**TASK PROMPT:** State how many lines of the records below contain the string "dive", with case counting. Give only the number.
# Start of RECORDS FOR THIS TASK
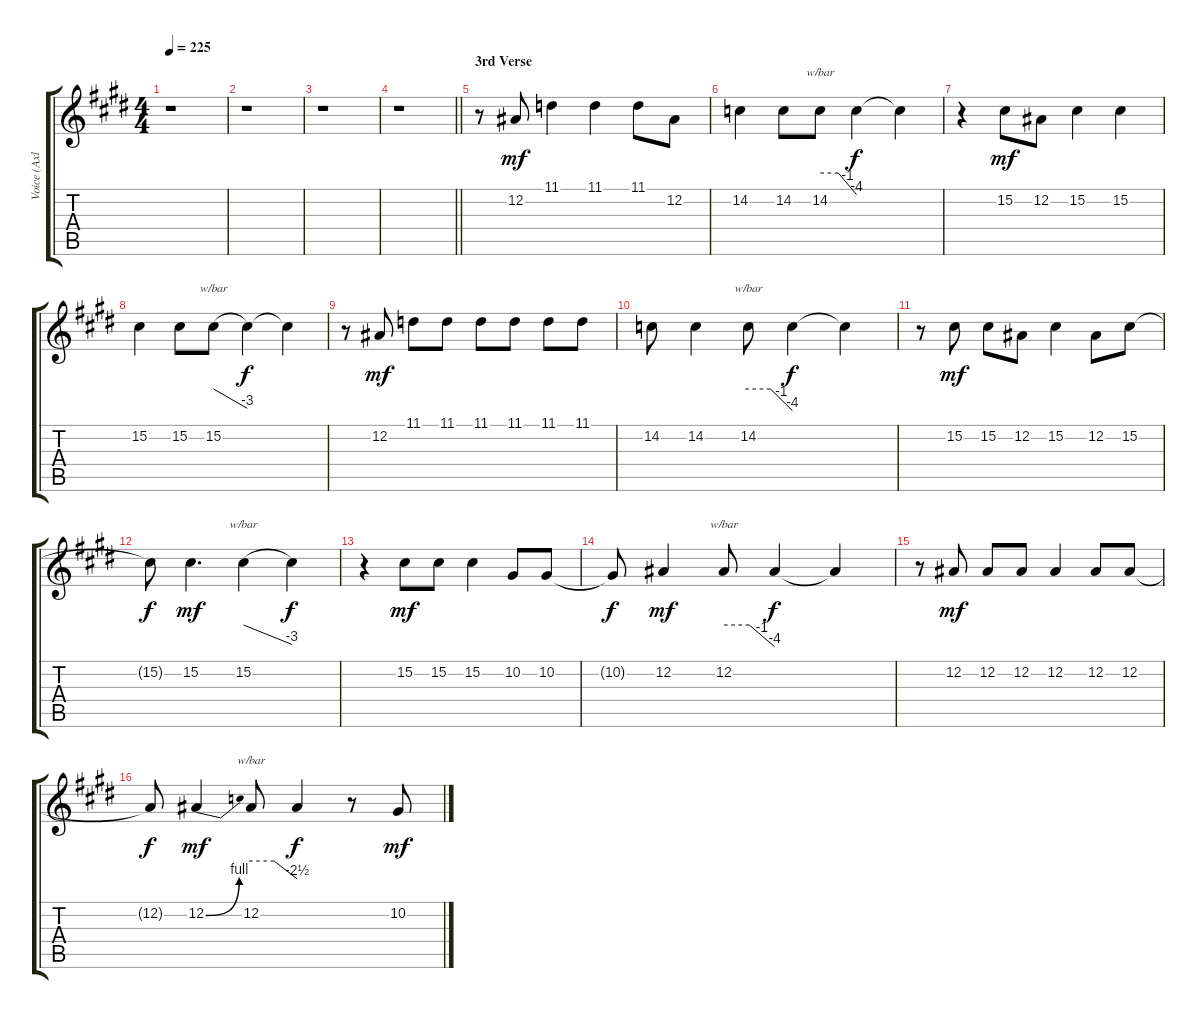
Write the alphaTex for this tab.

\track ("Voice (Axl)" "Voice (Axl") {instrument lead2sawtooth}
\staff {score tabs}
\tuning (Eb4 Bb3 Gb3 Db3 Ab2 Eb2) {hide}
\ts (4 4)
\tempo 225
\clef g2
\ks e
r.1{dy f} |
r.1 |
r.1 |
\barLineRight lightlight
r.1 |
\section ("" "3rd Verse")
r.8 12.2.8{dy mf} 11.1.4 11.1.4 11.1.8 12.2.8 |
14.2.4 14.2.8 14.2.8{tbe (custom default 0 0 30 0 45 -4 60 -16)} 14.2{t}.4{dy f} 14.2{t}.4 |
r.4 15.2.8{dy mf} 12.2.8 15.2.4 15.2.4 |
15.2.4 15.2.8 15.2.8{tbe (dive default 0 0 60 -12)} 15.2{t}.4{dy f} 15.2{t}.4 |
r.8 12.2.8{dy mf} 11.1.8 11.1.8 11.1.8 11.1.8 11.1.8 11.1.8 |
14.2.8 14.2.4 14.2.8{tbe (custom default 0 0 30 0 45 -4 60 -16)} 14.2{t}.4{dy f} 14.2{t}.4 |
r.8 15.2.8{dy mf} 15.2.8 12.2.8 15.2.4 12.2.8 15.2.8 |
15.2{t}.8{dy f} 15.2.4{d dy mf} 15.2.4{tbe (dive default 0 0 60 -12)} 15.2{t}.4{dy f} |
r.4 15.2.8{dy mf} 15.2.8 15.2.4 10.2.8 10.2.8 |
10.2{t}.8{dy f} 12.2.4{dy mf} 12.2.8{tbe (custom default 0 0 30 0 45 -4 60 -16)} 12.2{t}.4{dy f} 12.2{t}.4 |
r.8 12.2.8{dy mf} 12.2.8 12.2.8 12.2.4 12.2.8 12.2.8 |
12.2{t}.8{dy f} 12.2{be (bend 0 0 60 4)}.4{dy mf} 12.2.8{tbe (custom default 0 0 30 0 60 -10)} 12.2{t}.4{dy f} r.8 10.2.8{dy mf}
# End of RECORDS FOR THIS TASK
**THE REPLY:** 2